WRITTEN TASK
Copy every one of the following records verbatim, with no changes.

THE INPUT
********************

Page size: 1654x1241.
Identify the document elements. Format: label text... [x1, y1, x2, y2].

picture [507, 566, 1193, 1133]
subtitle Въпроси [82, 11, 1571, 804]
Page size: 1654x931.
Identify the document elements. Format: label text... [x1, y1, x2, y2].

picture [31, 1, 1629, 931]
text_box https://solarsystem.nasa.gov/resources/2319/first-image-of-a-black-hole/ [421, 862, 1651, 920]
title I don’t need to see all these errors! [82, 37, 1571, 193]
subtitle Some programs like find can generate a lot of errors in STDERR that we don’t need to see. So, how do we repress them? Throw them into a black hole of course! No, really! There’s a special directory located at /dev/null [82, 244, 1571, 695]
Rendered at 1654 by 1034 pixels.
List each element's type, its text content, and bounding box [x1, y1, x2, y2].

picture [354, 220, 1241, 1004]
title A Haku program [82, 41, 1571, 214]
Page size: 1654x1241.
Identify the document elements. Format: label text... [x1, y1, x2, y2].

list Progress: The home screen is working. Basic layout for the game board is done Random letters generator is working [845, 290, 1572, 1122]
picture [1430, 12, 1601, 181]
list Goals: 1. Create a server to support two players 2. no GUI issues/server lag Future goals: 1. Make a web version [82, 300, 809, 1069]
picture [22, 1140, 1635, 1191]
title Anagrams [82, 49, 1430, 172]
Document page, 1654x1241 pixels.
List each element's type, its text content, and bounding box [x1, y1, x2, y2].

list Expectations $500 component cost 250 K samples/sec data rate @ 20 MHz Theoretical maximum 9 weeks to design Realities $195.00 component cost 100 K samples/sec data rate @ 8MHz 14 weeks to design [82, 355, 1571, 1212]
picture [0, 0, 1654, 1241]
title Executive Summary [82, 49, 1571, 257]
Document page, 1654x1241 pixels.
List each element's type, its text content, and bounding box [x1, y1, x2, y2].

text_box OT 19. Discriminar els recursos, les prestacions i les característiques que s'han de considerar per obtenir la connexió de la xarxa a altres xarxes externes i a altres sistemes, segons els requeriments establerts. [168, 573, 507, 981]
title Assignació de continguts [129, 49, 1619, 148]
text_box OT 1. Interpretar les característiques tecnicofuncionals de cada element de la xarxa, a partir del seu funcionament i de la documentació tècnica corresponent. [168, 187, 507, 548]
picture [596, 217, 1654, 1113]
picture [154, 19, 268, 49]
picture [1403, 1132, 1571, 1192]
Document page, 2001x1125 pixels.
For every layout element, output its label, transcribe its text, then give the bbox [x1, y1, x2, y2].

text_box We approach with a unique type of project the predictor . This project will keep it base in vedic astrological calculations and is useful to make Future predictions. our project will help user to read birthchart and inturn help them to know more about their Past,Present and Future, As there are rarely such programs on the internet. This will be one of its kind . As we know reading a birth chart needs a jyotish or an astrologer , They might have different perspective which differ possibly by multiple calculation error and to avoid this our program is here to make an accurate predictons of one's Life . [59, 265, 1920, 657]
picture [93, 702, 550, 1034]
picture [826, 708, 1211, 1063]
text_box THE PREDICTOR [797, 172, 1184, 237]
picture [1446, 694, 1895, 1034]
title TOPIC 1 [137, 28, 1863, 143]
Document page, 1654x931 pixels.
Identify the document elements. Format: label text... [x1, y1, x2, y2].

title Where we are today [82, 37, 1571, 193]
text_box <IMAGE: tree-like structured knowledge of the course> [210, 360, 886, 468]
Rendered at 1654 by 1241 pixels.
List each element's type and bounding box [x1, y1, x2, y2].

********************

RESPONSE
Page size: 1654x1241.
Identify the document elements. Format: label text... [x1, y1, x2, y2].

picture [507, 566, 1193, 1133]
subtitle Въпроси [82, 11, 1571, 804]
Page size: 1654x931.
Identify the document elements. Format: label text... [x1, y1, x2, y2].

picture [31, 1, 1629, 931]
text_box https://solarsystem.nasa.gov/resources/2319/first-image-of-a-black-hole/ [421, 862, 1651, 920]
title I don’t need to see all these errors! [82, 37, 1571, 193]
subtitle Some programs like find can generate a lot of errors in STDERR that we don’t need to see. So, how do we repress them? Throw them into a black hole of course! No, really! There’s a special directory located at /dev/null [82, 244, 1571, 695]
Rendered at 1654 by 1034 pixels.
List each element's type, its text content, and bounding box [x1, y1, x2, y2].

picture [354, 220, 1241, 1004]
title A Haku program [82, 41, 1571, 214]
Page size: 1654x1241.
Identify the document elements. Format: label text... [x1, y1, x2, y2].

list Progress: The home screen is working. Basic layout for the game board is done Random letters generator is working [845, 290, 1572, 1122]
picture [1430, 12, 1601, 181]
list Goals: 1. Create a server to support two players 2. no GUI issues/server lag Future goals: 1. Make a web version [82, 300, 809, 1069]
picture [22, 1140, 1635, 1191]
title Anagrams [82, 49, 1430, 172]
Document page, 1654x1241 pixels.
List each element's type, its text content, and bounding box [x1, y1, x2, y2].

list Expectations $500 component cost 250 K samples/sec data rate @ 20 MHz Theoretical maximum 9 weeks to design Realities $195.00 component cost 100 K samples/sec data rate @ 8MHz 14 weeks to design [82, 355, 1571, 1212]
picture [0, 0, 1654, 1241]
title Executive Summary [82, 49, 1571, 257]
Document page, 1654x1241 pixels.
List each element's type, its text content, and bounding box [x1, y1, x2, y2].

text_box OT 19. Discriminar els recursos, les prestacions i les característiques que s'han de considerar per obtenir la connexió de la xarxa a altres xarxes externes i a altres sistemes, segons els requeriments establerts. [168, 573, 507, 981]
title Assignació de continguts [129, 49, 1619, 148]
text_box OT 1. Interpretar les característiques tecnicofuncionals de cada element de la xarxa, a partir del seu funcionament i de la documentació tècnica corresponent. [168, 187, 507, 548]
picture [596, 217, 1654, 1113]
picture [154, 19, 268, 49]
picture [1403, 1132, 1571, 1192]
Document page, 2001x1125 pixels.
For every layout element, output its label, transcribe its text, then give the bbox [x1, y1, x2, y2].

text_box We approach with a unique type of project the predictor . This project will keep it base in vedic astrological calculations and is useful to make Future predictions. our project will help user to read birthchart and inturn help them to know more about their Past,Present and Future, As there are rarely such programs on the internet. This will be one of its kind . As we know reading a birth chart needs a jyotish or an astrologer , They might have different perspective which differ possibly by multiple calculation error and to avoid this our program is here to make an accurate predictons of one's Life . [59, 265, 1920, 657]
picture [93, 702, 550, 1034]
picture [826, 708, 1211, 1063]
text_box THE PREDICTOR [797, 172, 1184, 237]
picture [1446, 694, 1895, 1034]
title TOPIC 1 [137, 28, 1863, 143]
Document page, 1654x931 pixels.
Identify the document elements. Format: label text... [x1, y1, x2, y2].

title Where we are today [82, 37, 1571, 193]
text_box <IMAGE: tree-like structured knowledge of the course> [210, 360, 886, 468]
Rendered at 1654 by 1241 pixels.
List each element's type and bounding box [x1, y1, x2, y2].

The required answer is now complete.